Agree. If you're gonna foreclose, fine, move out and rent something else but don't stay living in it. Complete lack of integrity and a police officer at that. It's called an investment, sometimes you win and sometimes you lose. Sometimes you gotta bite the bullet and take a loss.
The banks don't want the deadbeats to move out because the property falls into worse disrepair than if someone is living in it.
Welcome to Moral Hazard. If someone doesn't pay their side of a contract and the leinholder has a significant reason not to make them pay, the system is completely unable to deal with it.
The bank doesn't want to move the distressed property to the negative side of their balance sheet. They also don't want it losing more value by being vacant and vandalized.
The fix, is of course, to tighten up requirements for payments as the same as foreclosure on the bank's books. They shouldn't be allowed to carry it with no payments made for multiple years on the (maybe someday we hope) positive side of their balance sheet.
The government will not force that upon their favorite banks who not only were required to take some of these deadbeat mortgages from failed institutions, but also get special favors at the Fed to remain solvent.
If they had to mark these properties to their market value on their balance sheets, a large number of U.S. banks would be insolvent and required to be taken over by FDIC and parted out. Government would end up with the bad debt and the banks would effectively go through the cream of the crop and cherry pick the profitable mortgages to buy for pennies on the dollar.
The banks will whine and scream in the current situation that they're not required to foreclose.
It's a ****-sandwich for those of us who've never over-bought on housing nor missed a payment on our mortgages (even with a year out of work in my case), because we played by the so-called rules (which turned out to be imaginary) and folks like this Class-A jerk don't and guess who gets government special treatment for refinancing, backing to force his lender to negotiate, etc... while the rest of us who are paying our bills get the socialized higher taxes and Fed games to drive up inflation to "fix" the problem.
They're not even close to fixing it. Anyone who believes the press that the mortgage crisis is over, isn't paying any attention at all.

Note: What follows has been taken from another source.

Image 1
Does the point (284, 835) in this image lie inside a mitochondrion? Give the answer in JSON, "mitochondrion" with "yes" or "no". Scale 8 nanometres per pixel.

If there are normal folk, police officers even, who are still 50% upside down in mortgages, there isn't a fix for that until the bank forces the issue or renegotiates, neither of which is to their benefit.
There is roughly zero chance that:
A) He'll take three jobs to service his debts he signed up for. Not in small part because jobs are hard to find.
B) He'll magically increase his income by a large enough margin to start paying again any time soon.
Everyone says "the banks created this!" and they did, but there is plenty of leadership and government blame to go around. The majority of bad loans weren't loaned "naked" by the banks. They were both backed by government (Fannie and Freddie) and the insurance companies (AIG). Government was highly involved.